Anxiously Maddy studied him. She had never known him so remote and withdrawn. Even in the early years of their marriage when she had felt he hated her, his reactions had still been blazingly passionate. Was he perhaps angry about the disruption her condition was causing? Things had not been entirely easy for him since David had returned. Did he perhaps secretly wish that this fourth child had not been conceived?

'Max,' she began huskily.

But he shook his head telling her firmly, 'You stay here and rest. I've got to go and help Ma get the kids ready for bed.'

JACK TRIED to focus on what his uncle Jon was saying to him. They were eating supper together, just the two of them because Aunt Jenny was still at Queensmead and Jack was heavy-heartedly aware of just how little progress he had made with his plans during the day.
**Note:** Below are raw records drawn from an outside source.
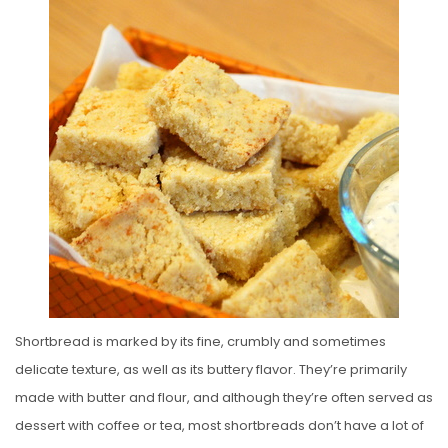
S
T
E
D
O
N
Shortbread is marked by its fine, crumbly and sometimes
delicate texture, as well as its buttery flavor. They’re primarily
made with butter and flour, and although they’re often served as
dessert with coffee or tea, most shortbreads don’t have a lot of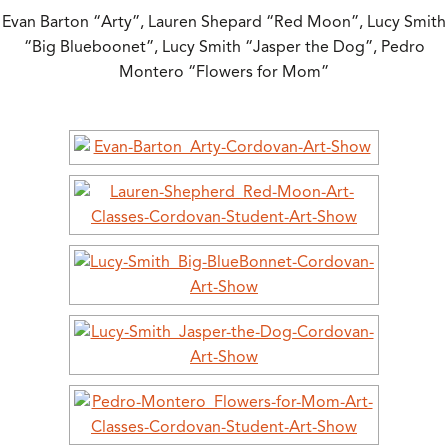
Evan Barton “Arty”, Lauren Shepard “Red Moon”, Lucy Smith
“Big Blueboonet”, Lucy Smith “Jasper the Dog”, Pedro
Montero “Flowers for Mom”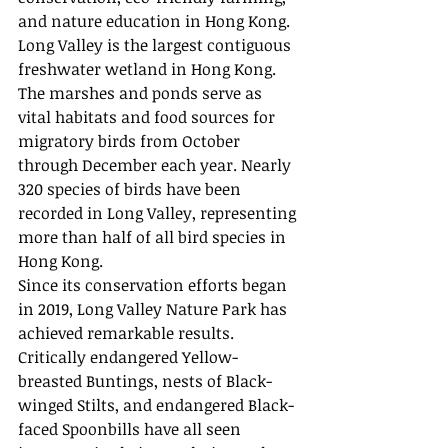
and nature education in Hong Kong. 
Long Valley is the largest contiguous 
freshwater wetland in Hong Kong. 
The marshes and ponds serve as 
vital habitats and food sources for 
migratory birds from October 
through December each year. Nearly 
320 species of birds have been 
recorded in Long Valley, representing 
more than half of all bird species in 
Hong Kong.
Since its conservation efforts began 
in 2019, Long Valley Nature Park has 
achieved remarkable results. 
Critically endangered Yellow-
breasted Buntings, nests of Black-
winged Stilts, and endangered Black-
faced Spoonbills have all seen 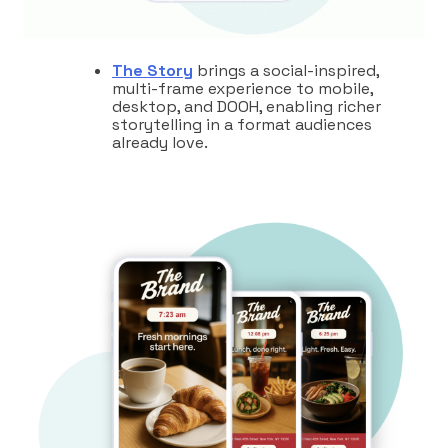
The Story
brings a social-inspired,
multi-frame experience to mobile,
desktop, and DOOH, enabling richer
storytelling in a format audiences
already love.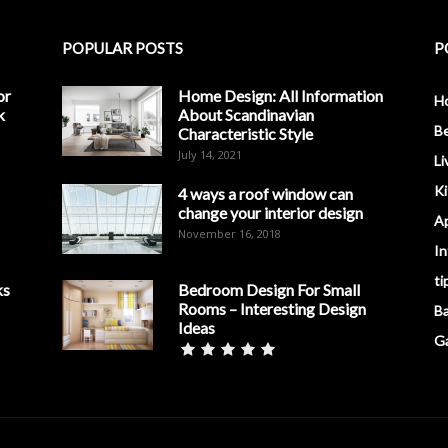
POPULAR POSTS
P
or
Home Design: All Information
H
k
About Scandinavian
B
Characteristic Style
July 14, 2021
Li
K
4 ways a roof window can
change your interior design
A
November 16, 2018
In
ti
ks
Bedroom Design For Small
Rooms – Interesting Design
B
Ideas
G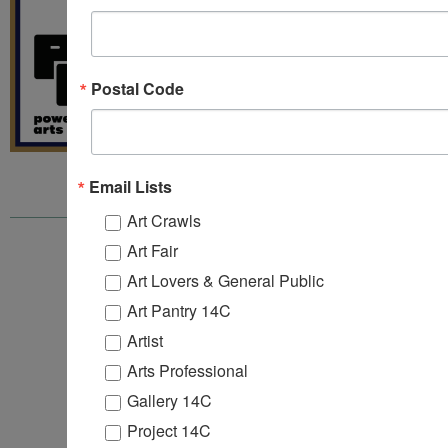
Postal Code
Email Lists
Art Crawls
Art Fair
ARTS 14C
157B 1st Street
Art Lovers & General Public
4th, 5th & 6th Floors
Art Pantry 14C
Jersey City, NJ 07302
info@arts14c.org
Artist
201-416-9067‬
Arts Professional
Gallery 14C
Project 14C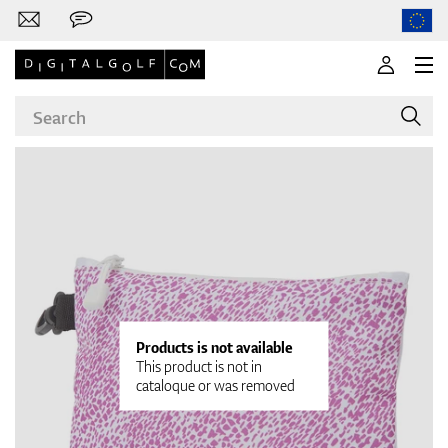
Brands
Clubs
Products is not available
This product is not in
cataloque or was removed
Apparel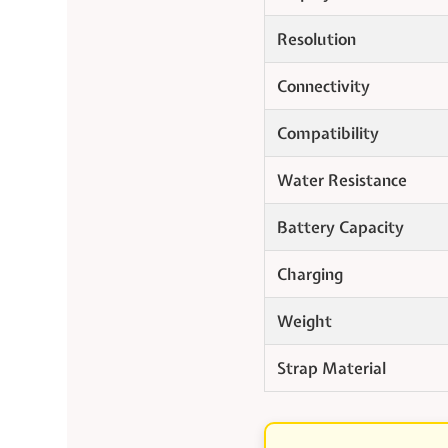
Resolution
Connectivity
Compatibility
Water Resistance
Battery Capacity
Charging
Weight
Strap Material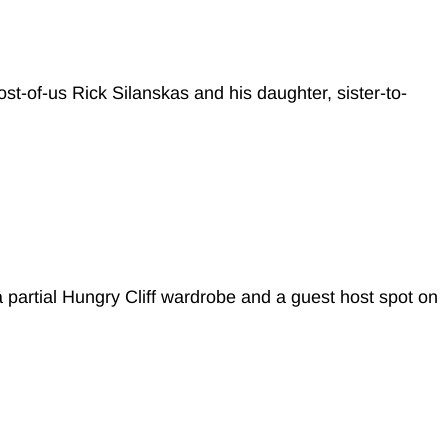
ost-of-us Rick Silanskas and his daughter, sister-to-
 partial Hungry Cliff wardrobe and a guest host spot on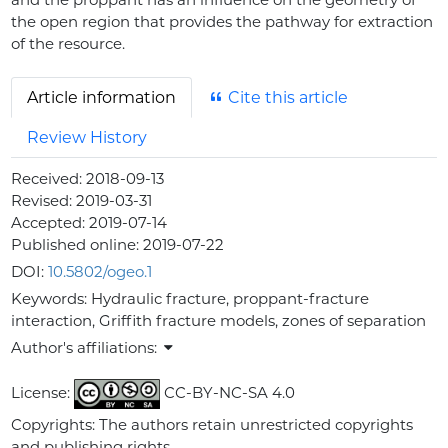
the open region that provides the pathway for extraction
of the resource.
Article information
Cite this article
Review History
Received:
2018-09-13
Revised:
2019-03-31
Accepted:
2019-07-14
Published online:
2019-07-22
DOI:
10.5802/ogeo.1
Keywords:
Hydraulic fracture, proppant-fracture
interaction, Griffith fracture models, zones of separation
Author's affiliations:
License:
CC-BY-NC-SA 4.0
Copyrights: The authors retain unrestricted copyrights
and publishing rights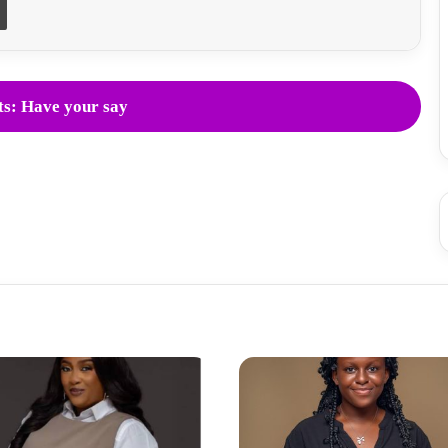
s: Have your say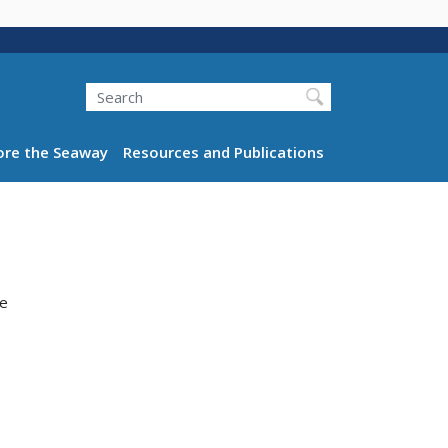
Search
ation
ore the Seaway
Resources and Publications
re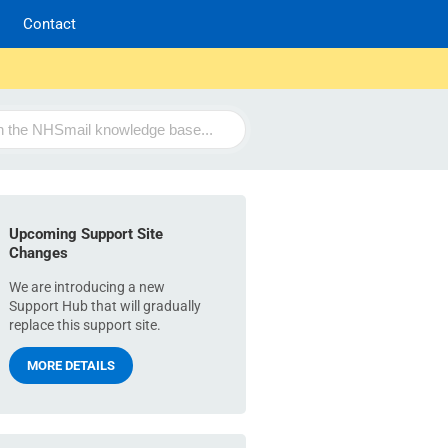
Contact
Upcoming Support Site
Changes
We are introducing a new
Support Hub that will gradually
replace this support site.
MORE DETAILS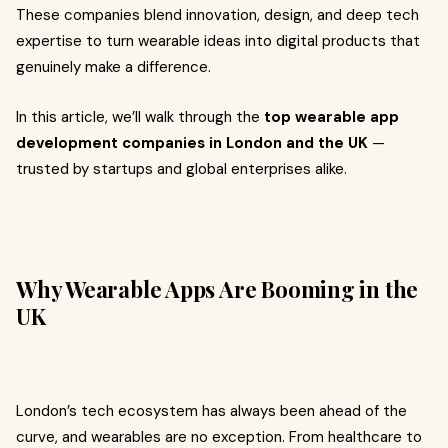
These companies blend innovation, design, and deep tech
expertise to turn wearable ideas into digital products that
genuinely make a difference.
In this article, we’ll walk through the
top wearable app
development companies in London and the UK
—
trusted by startups and global enterprises alike.
Why Wearable Apps Are Booming in the
UK
London’s tech ecosystem has always been ahead of the
curve, and wearables are no exception. From healthcare to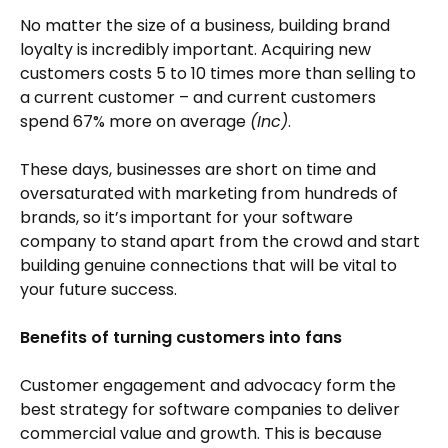
No matter the size of a business, building brand
loyalty is incredibly important. Acquiring new
customers costs 5 to 10 times more than selling to
a current customer – and current customers
spend 67% more on average
(Inc)
.
These days, businesses are short on time and
oversaturated with marketing from hundreds of
brands, so it’s important for your software
company to stand apart from the crowd and start
building genuine connections that will be vital to
your future success.
Benefits of turning customers into fans
Customer engagement and advocacy form the
best strategy for software companies to deliver
commercial value and growth. This is because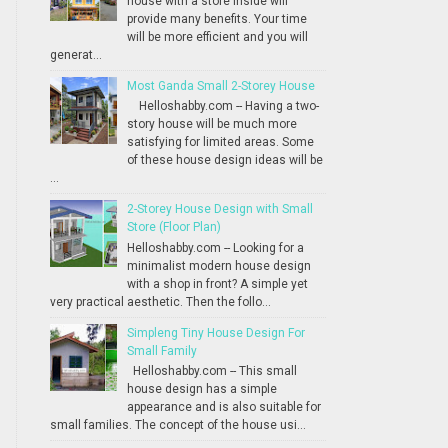
house with a store inside will
provide many benefits. Your time
will be more efficient and you will
generat...
Most Ganda Small 2-Storey House
Helloshabby.com -- Having a two-
story house will be much more
satisfying for limited areas. Some
of these house design ideas will be
...
2-Storey House Design with Small
Store (Floor Plan)
Helloshabby.com -- Looking for a
minimalist modern house design
with a shop in front? A simple yet
very practical aesthetic. Then the follo...
Simpleng Tiny House Design For
Small Family
Helloshabby.com -- This small
house design has a simple
appearance and is also suitable for
small families. The concept of the house usi...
Annalise had insisted on going to school. He had met her afterwards, not from school but on the river path because she didn't want anyone to see them together.

'Annalise, we
can't
keep what's happening a secret for much longer,' he had warned her gently, hating himself when she had burst into tears. It seemed unbelievable that they were going to be parents.

Sympathetically Jon watched Jack. It was obvious that the lad had his mind on other things. Teenage love could be traumatically painful, especially when it went wrong.

THE PAIN WAS SO strong that it brought Annalise out of her deep sleep of emotional exhaustion. At first her mind blurred; she simply lay in her bed suffering the waves of sharp cramping discomfort then, as the fog-giness of her sleep cleared she realised what they were and what was happening.